Rows from a dataset>
::::::::::

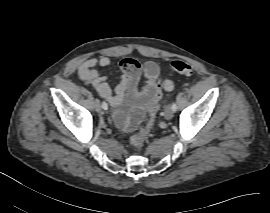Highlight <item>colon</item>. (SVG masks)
<instances>
[{
	"label": "colon",
	"mask_w": 270,
	"mask_h": 213,
	"mask_svg": "<svg viewBox=\"0 0 270 213\" xmlns=\"http://www.w3.org/2000/svg\"><path fill=\"white\" fill-rule=\"evenodd\" d=\"M171 68L173 71L184 74L191 75L193 72V67L188 62L183 60H174L171 62ZM162 87L165 90L171 91L174 88V82L169 78H164L162 81ZM159 110V105L156 104L152 108V112L149 115L147 123L133 132L129 138L130 144L134 148H140L143 146L147 134L152 130L155 124L156 115Z\"/></svg>",
	"instance_id": "colon-1"
}]
</instances>
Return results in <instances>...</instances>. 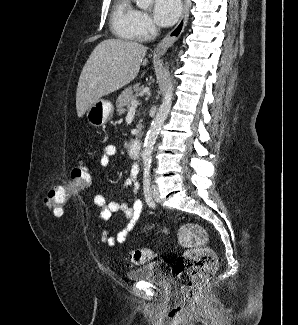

::::::::::

EXERCISE PROMPT>
Copy every row above word for word, omitting the pictures.

ANSWER>
Highlight <item>colon</item>. (SVG masks)
<instances>
[{
	"label": "colon",
	"mask_w": 270,
	"mask_h": 213,
	"mask_svg": "<svg viewBox=\"0 0 270 213\" xmlns=\"http://www.w3.org/2000/svg\"><path fill=\"white\" fill-rule=\"evenodd\" d=\"M171 68L173 71L184 74L191 75L193 72V67L188 62L183 60H174L171 62ZM162 87L165 90L171 91L174 88V82L169 78H164L162 81ZM159 110V105L156 104L152 108V112L149 115L147 123L133 132L129 138L130 144L134 148H140L143 146L147 134L152 130L155 124L156 115Z\"/></svg>",
	"instance_id": "colon-1"
}]
</instances>
Return results in <instances>...</instances>. 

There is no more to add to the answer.